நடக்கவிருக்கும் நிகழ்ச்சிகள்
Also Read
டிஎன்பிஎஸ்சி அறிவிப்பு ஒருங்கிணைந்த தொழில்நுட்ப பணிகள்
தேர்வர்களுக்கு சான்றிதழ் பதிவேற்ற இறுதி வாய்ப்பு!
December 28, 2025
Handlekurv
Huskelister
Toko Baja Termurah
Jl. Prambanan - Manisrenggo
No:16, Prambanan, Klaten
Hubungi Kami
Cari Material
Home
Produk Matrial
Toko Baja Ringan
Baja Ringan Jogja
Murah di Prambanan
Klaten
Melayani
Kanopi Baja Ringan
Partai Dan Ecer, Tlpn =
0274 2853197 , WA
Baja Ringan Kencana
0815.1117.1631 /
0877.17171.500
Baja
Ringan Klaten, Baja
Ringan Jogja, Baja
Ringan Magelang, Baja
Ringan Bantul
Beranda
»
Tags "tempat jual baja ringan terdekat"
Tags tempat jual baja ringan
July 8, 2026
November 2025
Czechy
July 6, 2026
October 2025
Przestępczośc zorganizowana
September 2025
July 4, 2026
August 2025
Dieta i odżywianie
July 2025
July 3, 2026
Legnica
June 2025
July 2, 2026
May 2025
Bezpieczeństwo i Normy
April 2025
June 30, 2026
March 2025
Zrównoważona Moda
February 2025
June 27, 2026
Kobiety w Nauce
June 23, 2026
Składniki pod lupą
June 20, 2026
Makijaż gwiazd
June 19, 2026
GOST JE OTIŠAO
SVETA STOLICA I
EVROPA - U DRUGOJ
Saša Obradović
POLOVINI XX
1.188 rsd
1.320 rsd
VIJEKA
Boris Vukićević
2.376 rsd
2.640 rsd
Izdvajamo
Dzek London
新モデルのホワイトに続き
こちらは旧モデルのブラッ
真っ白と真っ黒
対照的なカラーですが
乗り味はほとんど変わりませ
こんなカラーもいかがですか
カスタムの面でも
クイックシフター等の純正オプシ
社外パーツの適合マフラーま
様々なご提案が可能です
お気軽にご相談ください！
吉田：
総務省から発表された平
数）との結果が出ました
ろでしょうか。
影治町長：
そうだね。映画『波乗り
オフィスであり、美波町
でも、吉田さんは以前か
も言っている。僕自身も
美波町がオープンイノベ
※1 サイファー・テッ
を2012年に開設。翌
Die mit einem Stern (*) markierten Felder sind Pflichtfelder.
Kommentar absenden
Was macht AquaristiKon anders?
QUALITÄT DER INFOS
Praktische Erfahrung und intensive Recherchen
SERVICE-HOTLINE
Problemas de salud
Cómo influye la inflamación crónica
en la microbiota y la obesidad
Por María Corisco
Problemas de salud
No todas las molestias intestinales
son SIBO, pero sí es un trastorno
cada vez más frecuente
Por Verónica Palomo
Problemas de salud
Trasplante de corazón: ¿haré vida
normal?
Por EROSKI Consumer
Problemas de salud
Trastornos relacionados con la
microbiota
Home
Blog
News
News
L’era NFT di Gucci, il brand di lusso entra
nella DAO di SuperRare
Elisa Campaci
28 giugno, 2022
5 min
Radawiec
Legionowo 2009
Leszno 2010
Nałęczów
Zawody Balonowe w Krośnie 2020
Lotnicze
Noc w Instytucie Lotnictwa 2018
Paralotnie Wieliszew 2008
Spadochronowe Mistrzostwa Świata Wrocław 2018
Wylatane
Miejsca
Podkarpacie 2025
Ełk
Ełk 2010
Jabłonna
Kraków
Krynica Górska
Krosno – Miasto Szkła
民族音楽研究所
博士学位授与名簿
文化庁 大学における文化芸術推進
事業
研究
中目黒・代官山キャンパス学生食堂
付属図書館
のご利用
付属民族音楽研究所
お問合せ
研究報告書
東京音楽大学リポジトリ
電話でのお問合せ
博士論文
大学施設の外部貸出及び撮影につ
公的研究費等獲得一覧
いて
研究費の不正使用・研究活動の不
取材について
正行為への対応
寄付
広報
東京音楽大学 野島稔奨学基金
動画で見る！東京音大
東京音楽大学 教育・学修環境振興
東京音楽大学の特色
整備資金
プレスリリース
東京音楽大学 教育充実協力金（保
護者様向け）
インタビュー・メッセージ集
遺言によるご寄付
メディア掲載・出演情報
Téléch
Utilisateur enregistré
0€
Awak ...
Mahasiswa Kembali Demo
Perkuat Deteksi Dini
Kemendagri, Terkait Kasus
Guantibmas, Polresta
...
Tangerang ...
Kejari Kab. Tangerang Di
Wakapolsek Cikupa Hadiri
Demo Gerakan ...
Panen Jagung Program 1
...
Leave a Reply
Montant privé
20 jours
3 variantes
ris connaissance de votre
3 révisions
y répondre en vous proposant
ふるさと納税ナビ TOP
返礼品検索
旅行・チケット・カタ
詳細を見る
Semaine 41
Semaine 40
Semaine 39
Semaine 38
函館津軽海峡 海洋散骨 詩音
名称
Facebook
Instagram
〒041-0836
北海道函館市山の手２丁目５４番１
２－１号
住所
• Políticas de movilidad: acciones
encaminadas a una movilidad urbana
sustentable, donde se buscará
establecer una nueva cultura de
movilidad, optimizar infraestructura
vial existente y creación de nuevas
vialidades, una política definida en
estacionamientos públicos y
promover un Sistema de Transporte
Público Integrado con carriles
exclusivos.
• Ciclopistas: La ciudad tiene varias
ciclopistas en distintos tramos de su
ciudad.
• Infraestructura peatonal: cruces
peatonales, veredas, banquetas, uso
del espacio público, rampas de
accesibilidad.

####

*Required action*: Using the material above, extract the line that contains "promover un Sistema de Transporte" and every line after it, exactly as given; stop at the last line.

*Exercise result*:
promover un Sistema de Transporte
Público Integrado con carriles
exclusivos.
• Ciclopistas: La ciudad tiene varias
ciclopistas en distintos tramos de su
ciudad.
• Infraestructura peatonal: cruces
peatonales, veredas, banquetas, uso
del espacio público, rampas de
accesibilidad.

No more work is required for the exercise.